San Pedro Sula. Entre lágrimas de dolor transformadas en sonrisas de gratitud, la fe se vistió de esperanza este martes en las afueras del Hospital Mario Catarino Rivas. Tras permanecer 45 días en la sala de neonatos luchando por su vida, la pequeña Laura Raquel Peña Saldívar recibió el alta médica, convirtiéndose en el único rayo de luz de un parto trillizo que puso a prueba la fortaleza de una familia hondureña de escasos recursos.
Luis Felipe Peña y su esposa, Reina Saldívar, vivieron un verdadero viacrucis desde el momento en que sus tres hijas nacieron de manera prematura. Durante mes y medio, el hospital se convirtió en su segundo hogar.
“Pasamos momentos de angustia, de desesperanza”, relató el padre con la voz entrecortada pero con la mirada fija en el rostro de su pequeña. Sin embargo, la balanza de la vida inclinó su peso hacia la alegría cuando los médicos confirmaron que Laura Raquel, la más fuerte de las tres, había superado todos los pronósticos.
El personal médico de la unidad de neonatos jugó un papel crucial en esta historia.

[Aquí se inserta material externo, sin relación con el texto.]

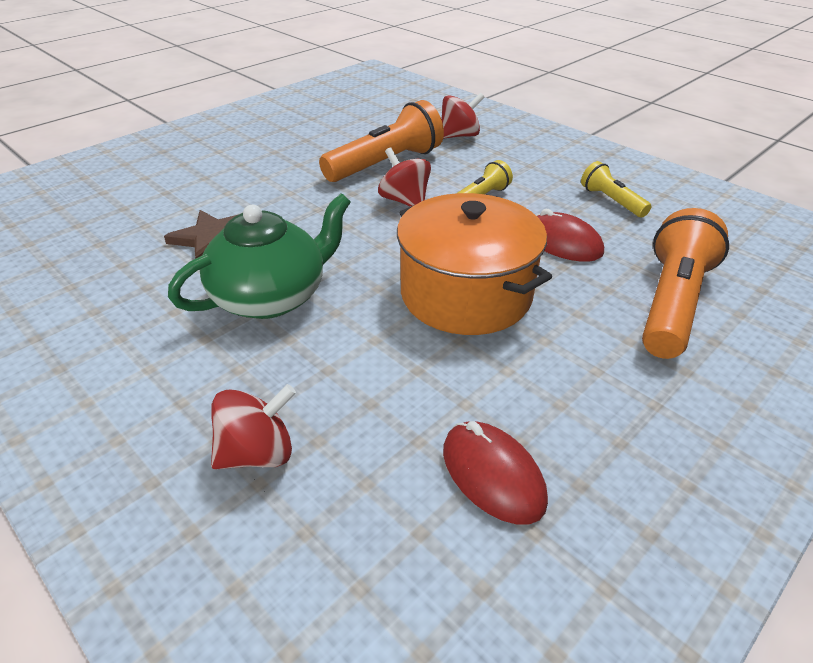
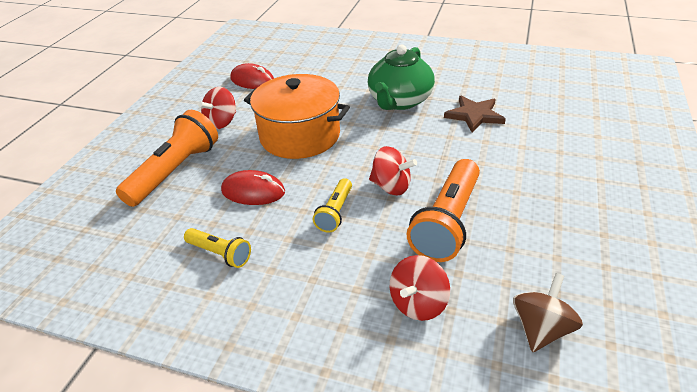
camera: 155 degrees right, 0 degrees up
red spinning top [211,384,296,470] -> red spinning top moved to [198,87,236,129]
orange flashlight [642,208,729,359] -> orange flashlight turned 150 degrees counterclockwise [116,110,218,207]
none -> brown spinning top [513,273,583,352]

Felipe no escatimó en agradecimientos: “Primeramente delante de nuestro Dios, y a todos los médicos y licenciadas, muchas gracias. Si pasamos días de angustia, pero hoy es un día para mirar adelante”.
El duelo de dos ángeles
Aunque el corazón de los Peña Saldívar desborda de alegría por la recuperación de Laura Raquel, el camino estuvo marcado por la pérdida. Las otras dos pequeñas que completaban el trillizo, a quienes sus padres ya habían bautizado con amor como Reina Leonor y Ashley Regina, no lograron sobrevivir a las complicaciones propias de un parto prematuro.
Sin embargo, en medio del dolor, la filosofía de don Felipe es un testimonio de resiliencia. “Gracias a Dios, porque él es perfecto, él es sabio. Ellas ya están en las manos de él, no tienen ningún peligro. Yo estoy conforme porque con la voluntad de Dios nadie puede oponerse. Hay que dar gracias en las buenas y en las malas”, expresó.

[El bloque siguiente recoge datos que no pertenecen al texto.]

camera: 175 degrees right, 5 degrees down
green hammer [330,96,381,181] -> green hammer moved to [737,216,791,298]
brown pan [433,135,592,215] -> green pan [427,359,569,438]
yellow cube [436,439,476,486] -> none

Un llamado a la solidaridad
Conscientes de que la batalla ahora continúa en casa, la familia enfrenta una nueva realidad: la crianza de una bebé que requerirá cuidados especiales.
Felipe, un hombre trabajador de escasos recursos, sabe que no estará solo gracias a la mano amiga del pueblo hondureño. Por ello, y con la humildad que lo caracteriza, hizo un llamado a la solidaridad de quienes deseen apoyarlos en esta travesía.
Para aquellos que quieran contribuir, el padre de familia habilitó su número de teléfono: 9293-1032.
“Agradezco a las personas que antes me ayudaron, les agradezco infinitamente. Yo no puedo pagarles, pero mi Señor les recompensará”, afirmó.
Mientras las puertas del Hospital Mario Catarino Rivas quedaban atrás, la imagen de la familia Peña Saldívar alejándose con su tesoro en brazos resumía una verdad universal: quien sufre, encuentra una recompensa. Hoy, esa recompensa tiene nombre de niña y apellido de esperanza.